REAP: Automatic Curation of Coding Agent Benchmarks from Interactive Production Usage
arXiv:2604.01527v3 Announce Type: replace-cross
Abstract: Production deployment of AI coding agents requires fast, reproducible evaluation signals. Existing industrial practices trade off speed and fidelity: online A/B testing takes weeks and risks user experience, shadow deployment yields signals that are not reproducible across runs, and public benchmarks diverge from production workloads in language distribution, prompt style, and codebase structure. This paper presents REAP (Relevance and Execution-Audited Pipeline), an automated curation pipeline that constructs production-derived benchmarks from real developer-agent sessions without manual labeling. Such curation, while in-distribution to production usage, runs into several challenges. Untestable prompts, misaligned tests, and test flakiness all compromise evaluation reliability.
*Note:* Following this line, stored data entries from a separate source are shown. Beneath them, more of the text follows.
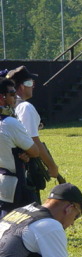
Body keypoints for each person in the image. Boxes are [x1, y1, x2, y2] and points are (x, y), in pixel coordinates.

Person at [7, 66, 59, 202]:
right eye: (30, 83)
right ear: (22, 86)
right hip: (24, 169)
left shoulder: (9, 108)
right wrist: (52, 166)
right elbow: (33, 142)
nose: (33, 86)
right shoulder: (25, 107)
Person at [0, 77, 40, 218]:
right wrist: (24, 152)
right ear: (1, 97)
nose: (15, 97)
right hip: (14, 184)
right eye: (11, 94)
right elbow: (35, 151)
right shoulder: (9, 123)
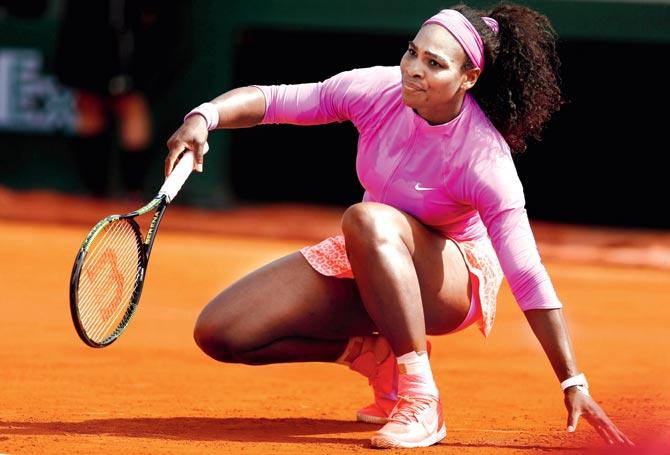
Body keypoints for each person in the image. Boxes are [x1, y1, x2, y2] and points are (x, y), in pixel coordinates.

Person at [165, 3, 634, 449]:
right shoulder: (375, 90)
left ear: (468, 78)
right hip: (374, 252)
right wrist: (204, 117)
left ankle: (421, 398)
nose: (413, 68)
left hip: (452, 282)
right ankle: (374, 357)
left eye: (434, 63)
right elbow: (277, 100)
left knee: (365, 219)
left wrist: (572, 379)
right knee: (223, 332)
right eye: (413, 52)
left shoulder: (484, 159)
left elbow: (527, 273)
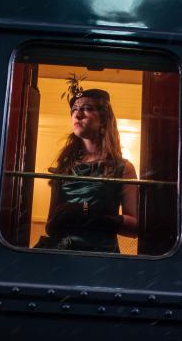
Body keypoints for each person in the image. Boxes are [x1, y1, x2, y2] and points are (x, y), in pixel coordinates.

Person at [34, 89, 138, 253]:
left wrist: (89, 213)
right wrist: (64, 217)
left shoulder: (123, 168)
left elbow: (134, 228)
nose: (78, 115)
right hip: (63, 257)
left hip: (101, 257)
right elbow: (50, 226)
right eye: (74, 109)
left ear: (104, 118)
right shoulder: (65, 166)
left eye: (87, 108)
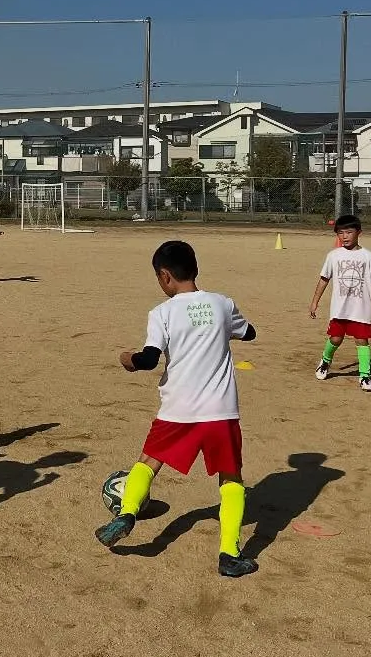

While tasks can be manually audited to ensure only high-quality tasks remain in the benchmark, this approach is infeasible in the monorepo setting: the build infrastructure state is often ephemeral in large monorepos and requires the benchmark to be continuously re-curated against the current codebase. As manual verification cannot be sustained at this cadence, REAP adds an automated verification layer using LLM-based task classification, agentic test-relevance validation, and multi-run stability checks to ensure the executable benchmark yields trustworthy signals. We use REAP to curate Harvest, a benchmark where each task feeds the coding agent a real developer prompt and verifies the resulting code change against fail-to-pass tests retrieved from production. Harvest's distribution spans more than four programming languages with a majority of tasks drawn from Hack. Model and harness evaluations reveal that solve rates range from 42.9% to 58.2% across five frontier models, surfacing capability differences that inform concrete deployment decisions.